● **Document text**:
'''

Studio album by Lil' Keke & Slim Thug
- Released: July 8, 2003
- Recorded: 2003
- Studio: Noddfactor Studios (Houston, Texas)
- Genre: Southern hip hop
- Length: 1:00:09
- Label: Noddfactor Entertainment
- Producers: Mr. Lee (also exec.); Mike Dean;

Lil' Keke chronology
| Street Stories (2003) | The Big Unit (2003) | Changin' Lanes (2003) |

Slim Thug chronology
| Boss Hogg Outlaws (2001) | The Big Unit (2003) | Already Platinum (2005) |

= The Big Unit (album) =

The Big Unit is a collaborative studio album by American rappers Lil' Keke and Slim Thug. It was released on July 8, 2003, via Noddfactor Entertainment. The album peaked at number 37 on the US Billboard Top R&B/Hip-Hop Albums chart.

==Track listing==

| No. | Title | Producer(s) | Length |
|---|---|---|---|
| 1. | "Intro" |  | 0:59 |
| 2. | "Dirty" (featuring DJ DMD) | Mr. Lee | 4:16 |
| 3. | "Ain't Nothin' Like" | Mr. Lee | 4:51 |
| 4. | "Southern Nigga" (featuring 8Ball) | Mr. Lee | 4:50 |
| 5. | "Practice" (Skit) |  | 0:31 |
| 6. | "Weak Talk" | Mr. Lee | 4:03 |
| 7. | "Gangstas" | Mr. Lee; Mike Dean; | 3:59 |
| 8. | "Bout That" | Mr. Lee | 3:38 |
| 9. | "Fake Niggaz" |  | 2:18 |
| 10. | "Point 'Em Out" | Mr. Lee | 4:28 |
| 11. | "Make It Touch Da Floor" (featuring Tela) | Mr. Lee | 4:53 |
| 12. | "My Life" | Mr. Lee | 4:48 |
| 13. | "Oh Buddy" (featuring Bun B) | Mr. Lee | 3:32 |
| 14. | "In Da Club" (featuring Killa Kyleon) | Mr. Lee | 4:00 |
| 15. | "This Is How We Do" (featuring Late Nite Magic) | Mr. Lee; Mike Dean; | 4:25 |
| 16. | "Noddfactor" (featuring Sir Daily) | Mr. Lee | 3:37 |
| 17. | "Outro" |  | 1:01 |
| Total length: |  |  | 1:00:09 |

==Personnel==
- Marcus Lakee Edwards – vocals (tracks: 1–6, 8–17)

'''

[Plotted data images]

'''

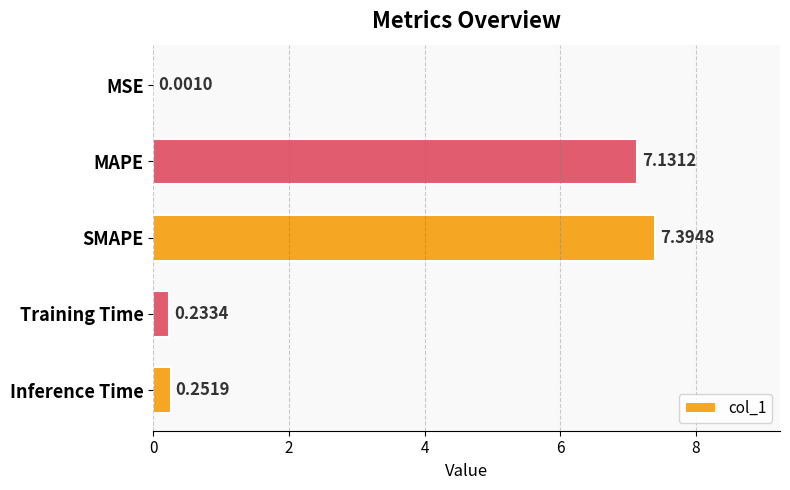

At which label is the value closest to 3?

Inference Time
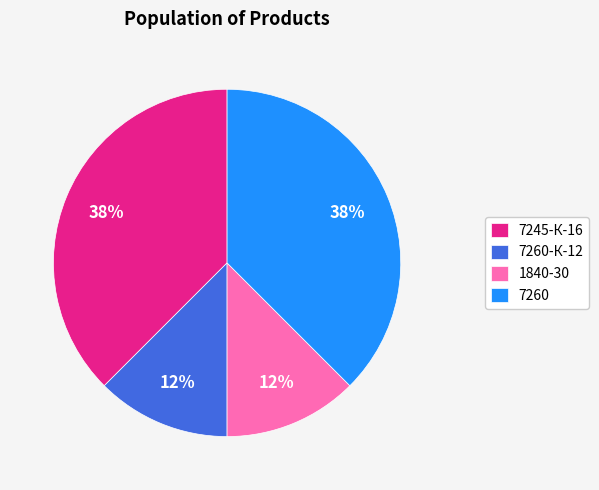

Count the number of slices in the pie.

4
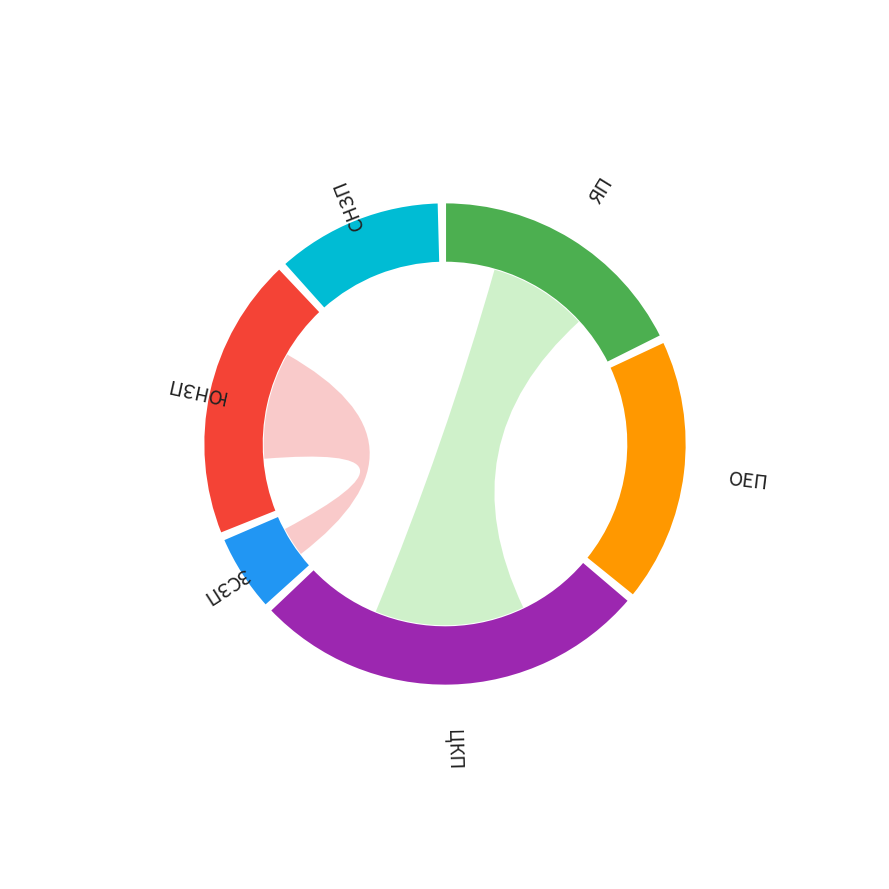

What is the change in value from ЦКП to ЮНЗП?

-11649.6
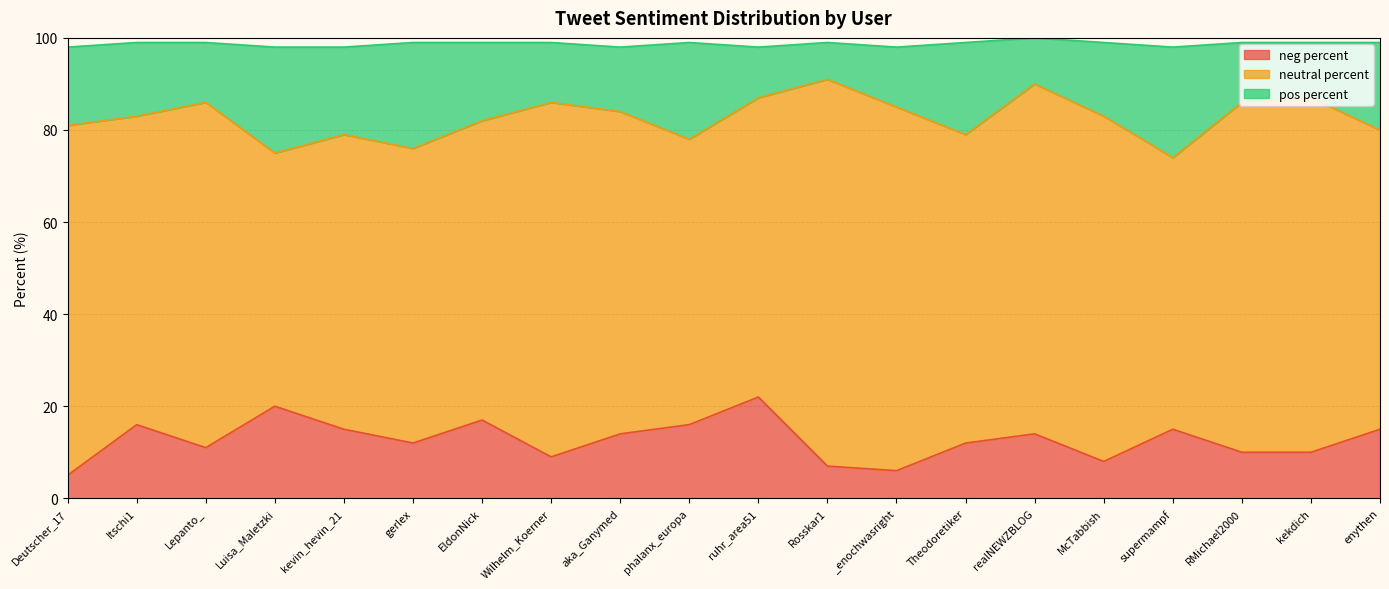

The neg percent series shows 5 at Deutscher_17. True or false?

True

'''

● **Complete the following**:
- a) Answer these questions using the text on The Big Unit album:
(i) At which studio was the album made?
(ii) What peak position did the album reach, and on which chart?
(iii) Which artist is featured on "Oh Buddy"?
- b) In the text on The Big Unit album, recast the paragraph beginning "The Big Unit is a collaborative studio album" as a short bulleted list that keeps its main facts.
- c) Continue the text on The Big Unit album from its last line.

● **Answers to the problems**:
- a)
(i) Noddfactor Studios (Houston, Texas)
(ii) Number 37 on the US Billboard Top R&B/Hip-Hop Albums chart
(iii) Bun B

- b)
- Collaborative studio album by American rappers Lil' Keke and Slim Thug
- Released July 8, 2003, via Noddfactor Entertainment
- Peaked at number 37 on the US Billboard Top R&B/Hip-Hop Albums chart

- c)
- Stayve Jerome Thomas – vocals (tracks: 1–11, 13–17)
- Dorie Lee Dorsey – vocals (track 2)
- Premro Smith – vocals (track 4)
- Eric Taylor – vocals (track 10)
- Winston Taylor Rogers – vocals (track 11)
- Bernard Freeman – vocals (track 13)
- Kyle Riley – vocals (track 14)
- T. Harris – vocals (track 16)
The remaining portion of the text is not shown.